Oracle rejects SAP payout, asks for new trial

Oracle President Mark Hurd at the company's conference last year. Photo / AFP
Oracle President Mark Hurd at the company's conference last year. Photo / AFP

Oracle has rejected a $272 million (NZ$323m) damages award in its copyright infringement lawsuit against German business software rival SAP and asked for a new trial.

Oracle was awarded US$1.3 billion by a jury in November 2010 but US District Court Judge Phyllis Hamilton slashed the amount in September of last year to $272 million, saying the jury award was "grossly excessive."

Oracle said in a statement that it has "no choice but to elect (for) a new trial."
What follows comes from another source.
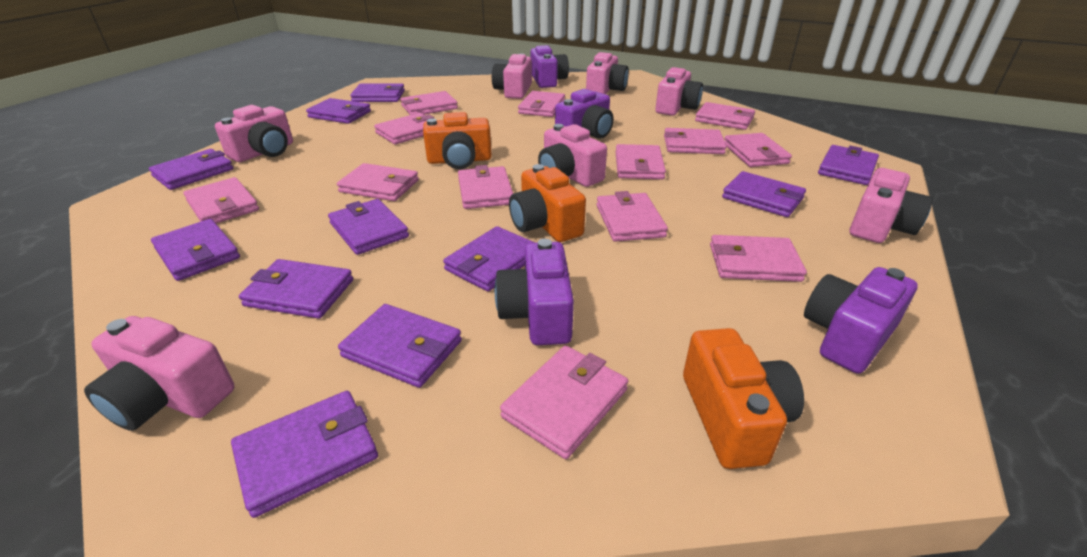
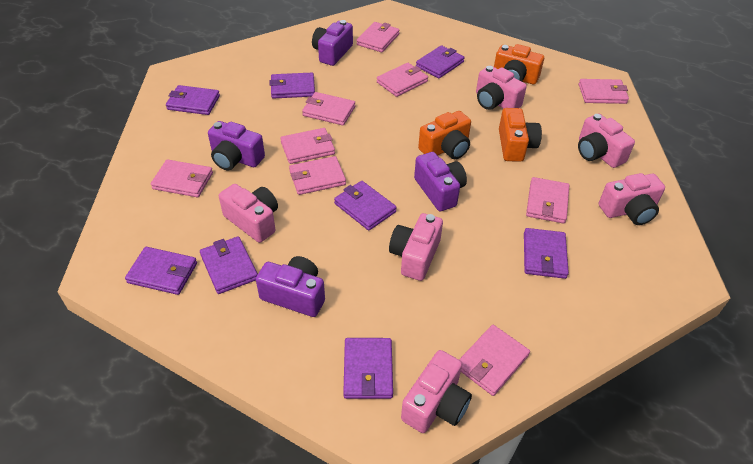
pink camera: 7 -> 6
pink wallet: 13 -> 9
purple wallet: 11 -> 8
"Oracle's objective is to obtain clarification of the law and... to vindicate the verdict of the jury and Oracle's intellectual property rights as a copyright owner," Oracle said.

SAP expressed "regret that Oracle has not used the opportunity to reach a fair solution.

"We will do our utmost to bring this legal battle to a reasonable conclusion," a SAP spokesman said.

According to court documents, SAP subsidiary TomorrowNow recovered and copied massive amounts of Oracle software and confidential data by posing as clients.

A customised software tool dubbed "Titan" was allegedly used to plunder Oracle's website of patches, updates, fixes and other programs crafted for Oracle's paying customers.